Image source: Getty Images.

Discovery's latest business trends don't appear to justify that stock price performance gap. Advertising revenue rose by a healthy 7% in the U.S. market last quarter, trailing Scripps' 14% spike but besting Time Warner's 5% growth. Discovery is making solid progress at building up its global viewership base and even managed to boost profitability as ratings ticked lower in its U.S. division.

Sure, those subscriber declines are likely to continue and even speed up in the coming years. But that's why Discovery is investing heavily in digital platforms like Discovery Go and Discovery VR. A new round of cost-cutting, meanwhile, should provide ammunition to amply fund such initiatives. Lower expenses should also make it easier for management to meet its goal of roughly 15% profit growth this year -- not bad for a stock valued at just 15 times earnings.

2. Tiffany

Things haven't gone Tiffany's (TIF) way lately. After a disappointing 2015, in which sales fell 3% and net income declined 4%, the jewelry retailer began fiscal 2016 by taking a hatchet to its top- and bottom-line forecast. CEO Frederic Cumenal and his executive team now see this as the second straight year of falling profits.
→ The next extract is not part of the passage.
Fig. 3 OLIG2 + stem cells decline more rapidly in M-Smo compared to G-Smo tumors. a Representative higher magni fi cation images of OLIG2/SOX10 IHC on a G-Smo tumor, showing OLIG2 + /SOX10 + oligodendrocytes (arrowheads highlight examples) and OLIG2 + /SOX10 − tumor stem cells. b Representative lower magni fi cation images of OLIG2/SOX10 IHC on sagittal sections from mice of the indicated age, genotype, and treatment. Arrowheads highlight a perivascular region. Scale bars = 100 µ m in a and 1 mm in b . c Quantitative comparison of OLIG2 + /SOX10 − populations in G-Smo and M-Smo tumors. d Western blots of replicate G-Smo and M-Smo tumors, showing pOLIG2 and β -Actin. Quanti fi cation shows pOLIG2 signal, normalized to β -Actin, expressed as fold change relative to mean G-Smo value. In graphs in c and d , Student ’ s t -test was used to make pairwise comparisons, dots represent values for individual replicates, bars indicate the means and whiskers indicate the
Image source: Getty Images.

Tiffany's struggles aren't as monumental as its share price decline would suggest, though. Its high-end product segment is seeing steady demand and increasing average prices, which points to real brand power. In fact, Tiffany trounces rival Blue Nile by booking triple its gross profit margin. That gap might widen further as the online jeweler spends cash expanding out of cyberspace to open more physical showroom locations.

In an important way, Tiffany's luxury status exposes it to slumps like these since management can't simply cut prices without harming the brand. That's the right move for the long-term health of the business, even if it can drive significant stock price declines like the one shareholders are witnessing now.

3. TripAdvisor

TripAdvisor's (TRIP 0.34%) shares have taken a hit for the most transparent of reasons: Sales and profits are falling. Revenue slipped by 5% last quarter as GAAP earnings dove by 57%. That's bad news for a growth stock that's valued at a big premium to the broader market.
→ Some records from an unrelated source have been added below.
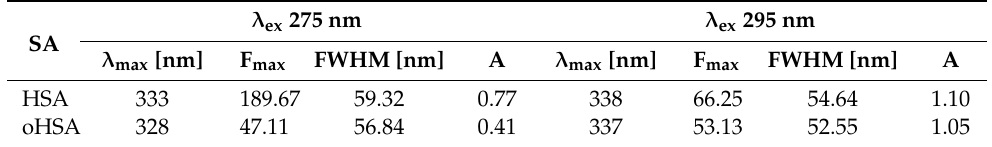
Table 1. Fluorescence of unmodified (HSA) and oxidized (oHSA) human serum albumin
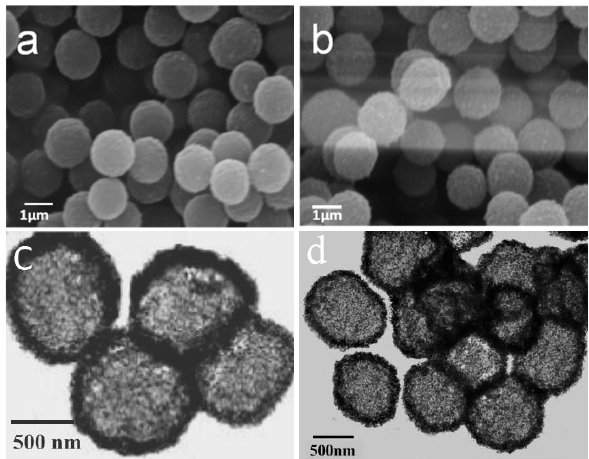
Figure 5. SEM images of MF@B-TiO 2 ( a ) and MF@P-TiO 2 ( b ) core–shell structures obtained with 3 vol % of TBOT ethanol solution and the TEM images of B-TiO 2 ( c ) and P-TiO 2 ( d ) hollow spheres derived from the corresponding core–shell structures by calcinations.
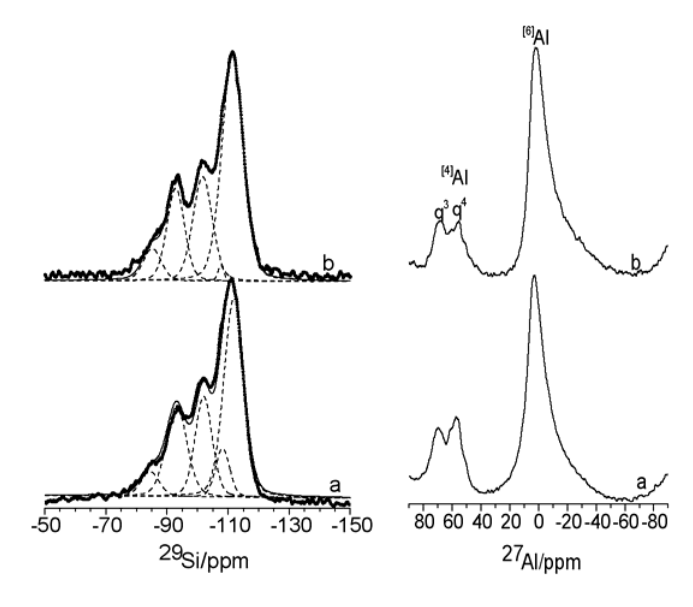
Figure 3. 29 Si- (left) and 27 Al- (right) MAS-NMR spectra of acid treated montmorillonites (a): K10; (b):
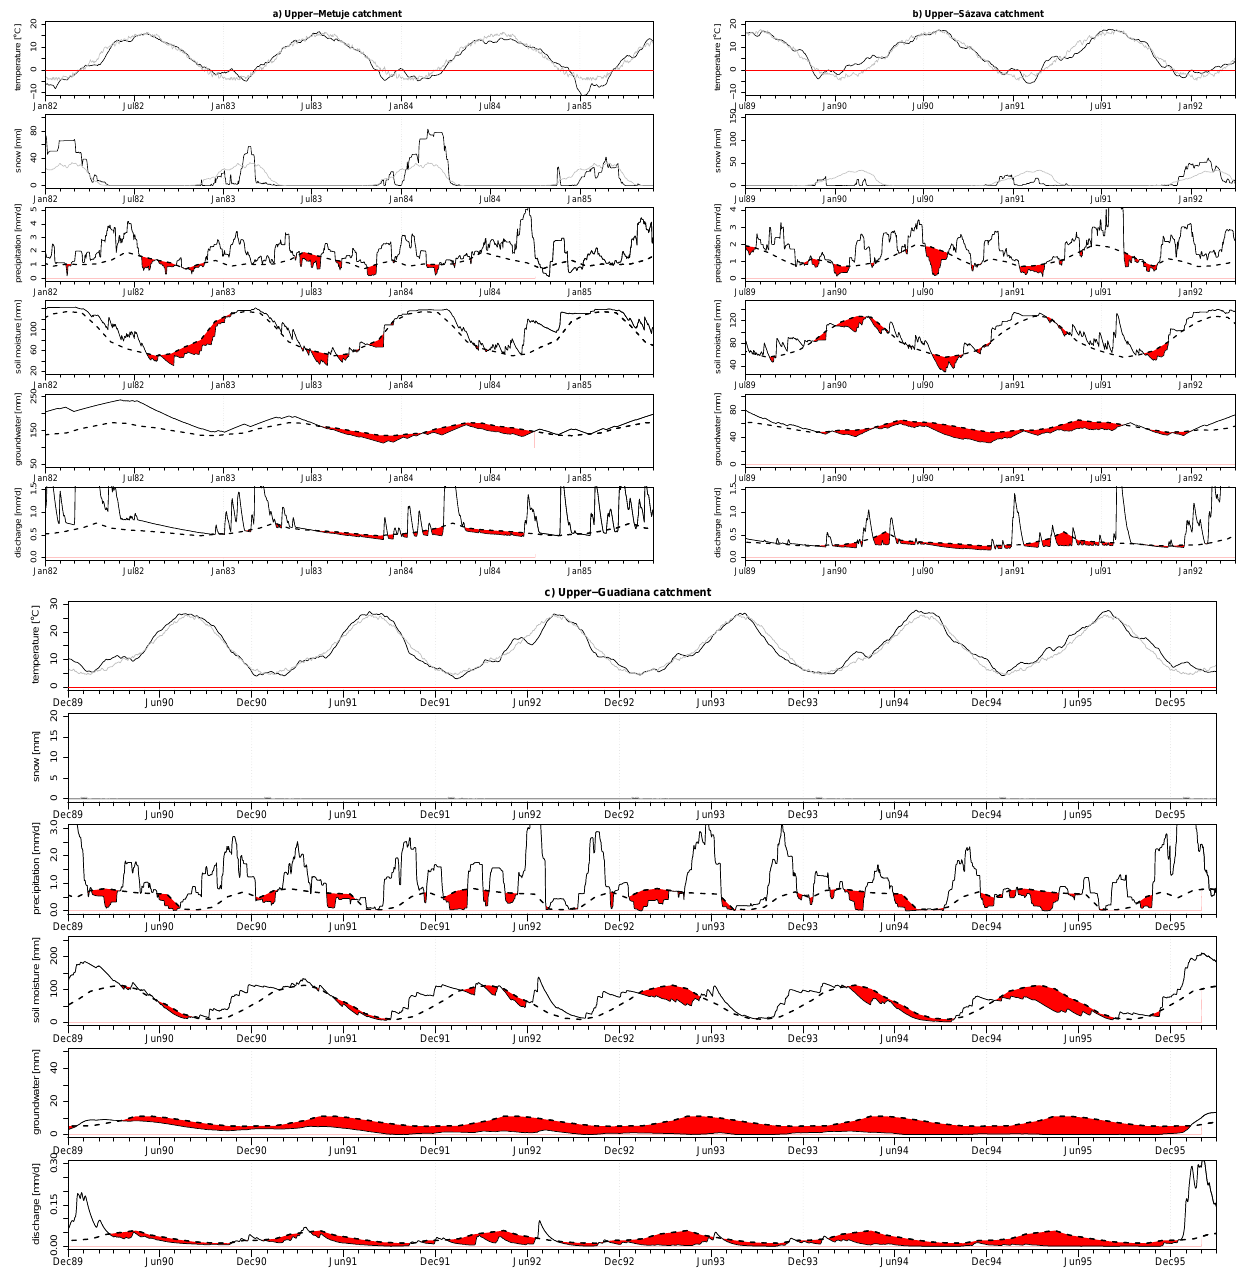
Fig. 10. Examples of composite drought type: (a) Upper-Metuje catchment 1982–1985, (b) Upper-S´azava catchment 1989–1992, (c) Upper- Guadiana catchment 1989–1995 (legend: see Fig. 5).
These declines aren't due to market share losses or management missteps, though. Instead, they're the consequence of TripAdvisor's strategy to deepen its connection to travelers.
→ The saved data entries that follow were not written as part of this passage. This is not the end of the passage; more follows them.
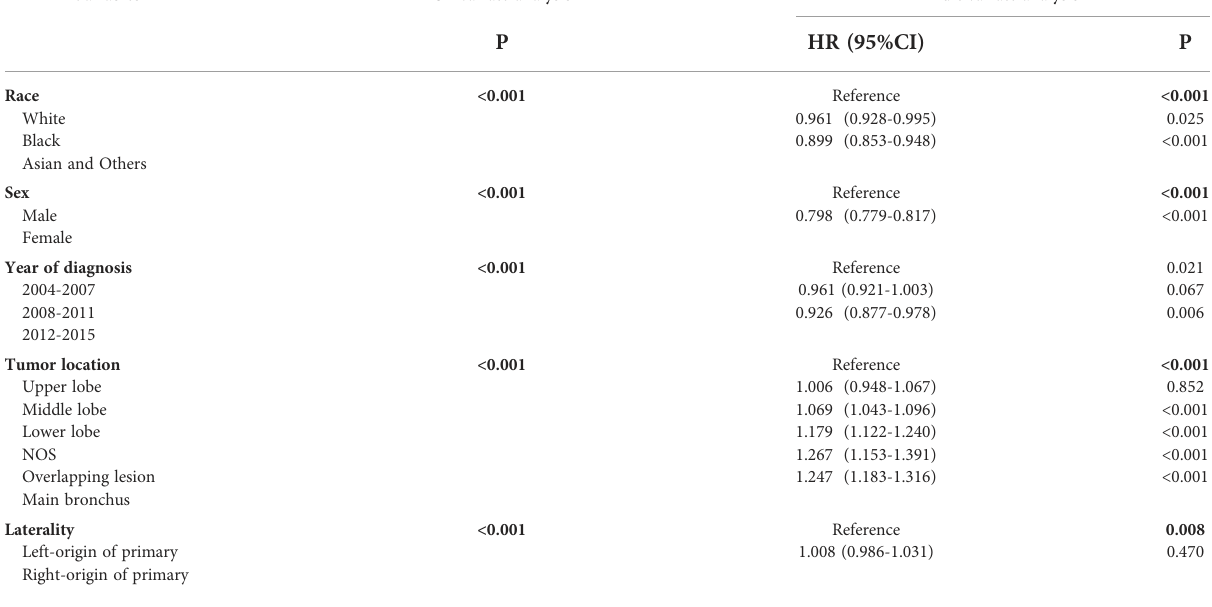
TABLE 3 Univariate and multivariate analyses of OS in N0 NSCLC patients. Variables Univariate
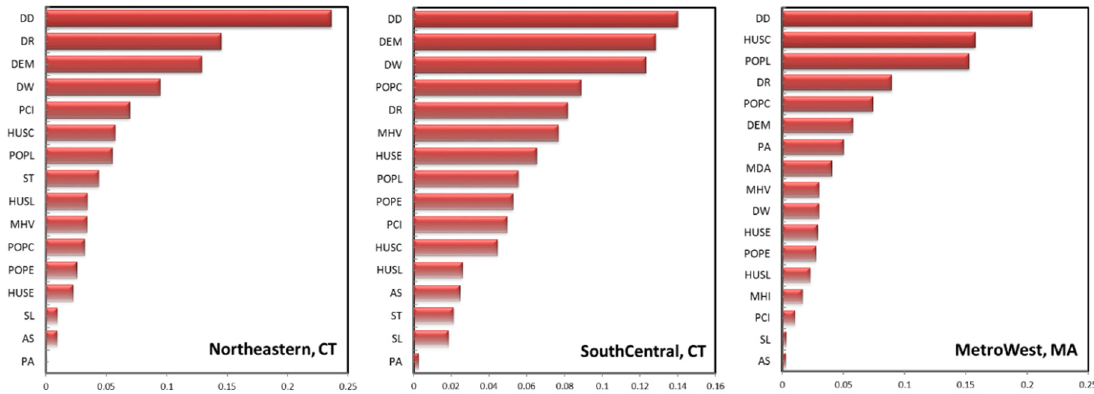
Figure 5. Results of the random forests (RF) approach for assessing the driving forces of LUCC.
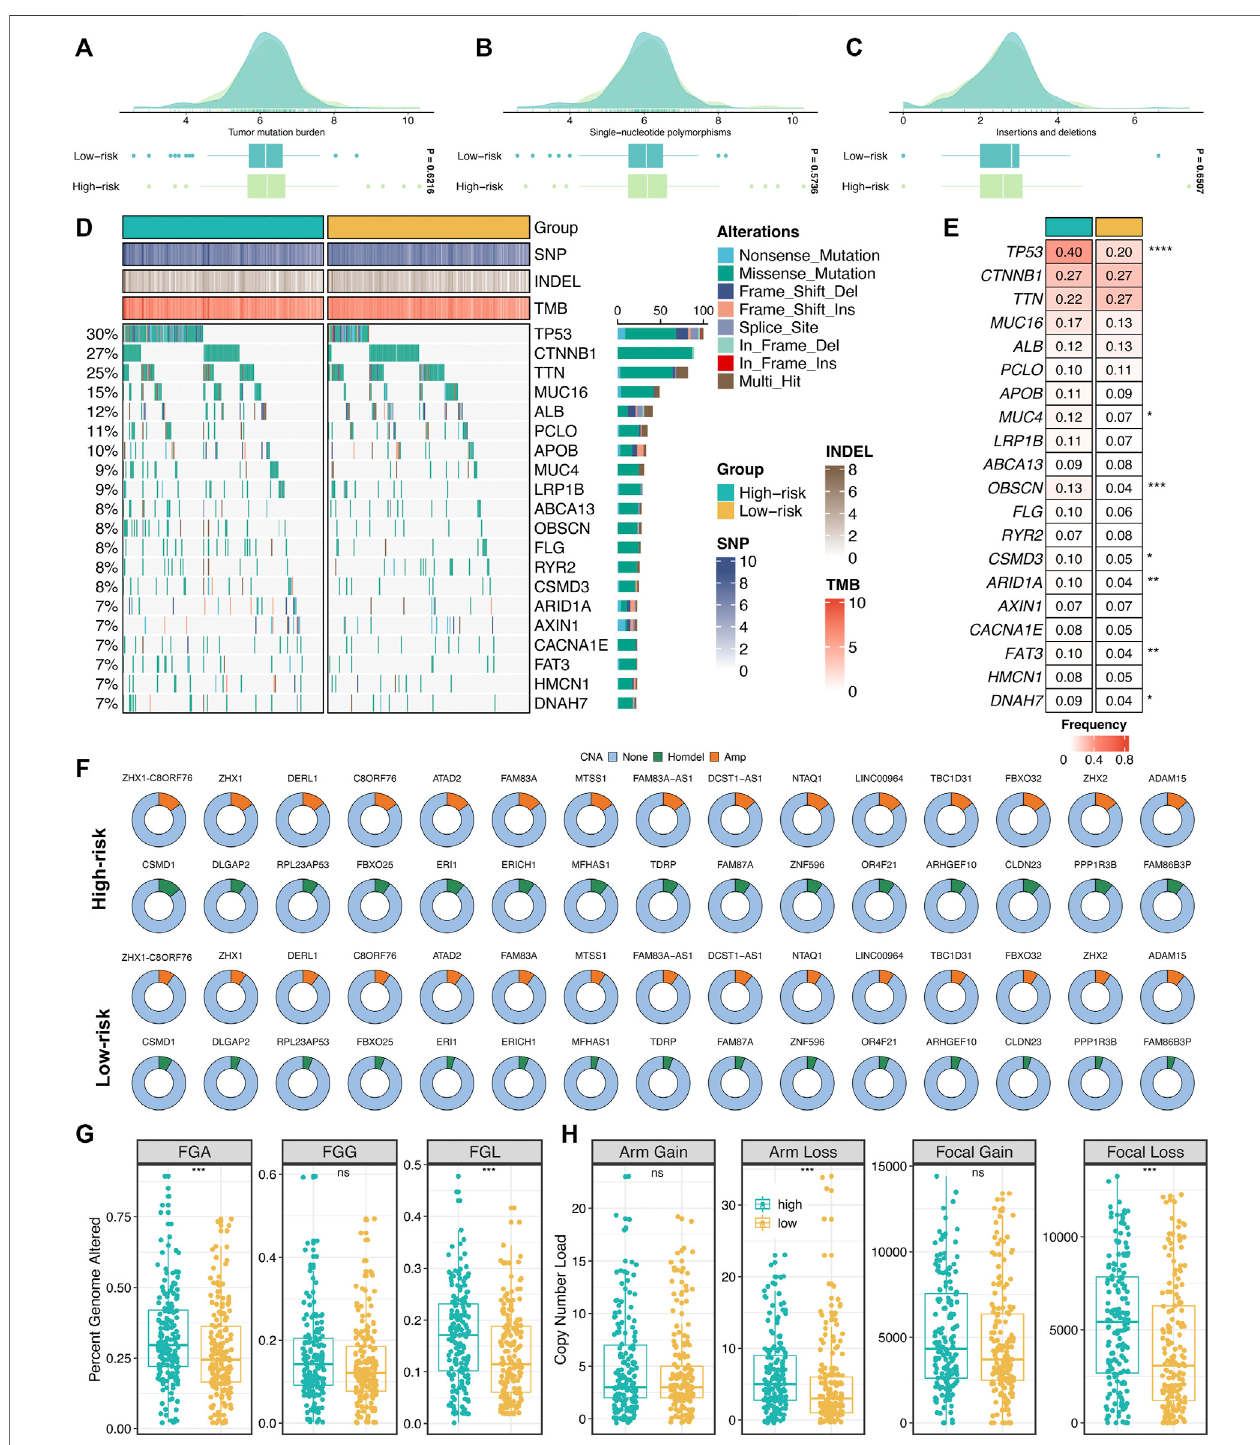
FIGURE9 | Genomic landscape of ProLncS. (A – C) Distributionsof TMB (A) , SNP (B) ,and Indel (C) between two risk groups. (D,E) Mutational landscape (D) and frequency (E) of the top 20 FMGs between two groups. (F) CNV frequency of 30 FAGs/FHGs between two groups. (G) Distributions of a fraction of genome alteration, gain and lost between two groups. (H) Distributions of arm gain, arm loss, focal gain, and focal loss. ns P < 0.05, * p < 0.05, ** p < 0.01, *** p < 0.001, **** p < 0.0001.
Image source: Getty Images.

Through initiatives like instant hotel booking, TripAdvisor is making the purchase experience seamless on its apps and websites. That shift should improve customer satisfaction while driving higher engagement levels. Over the short term, though, it puts pressure on sales and profit growth. TripAdvisor executives call 2016 a "transition year" and project that results will decline in the first half before growth rates recover in the third and fourth quarters. Investors who believe that forecast have a chance to buy a growing force in online travel that's just scratching the surface of a $500 billion industry -- at a solid discount.

It's healthy to see a large stock price drop as a reason to reexamine your investing thesis and make sure it's still sound. But if you're confident that the catalysts behind the slump are short-term in nature, then you might be looking at an opportunity that just got more compelling.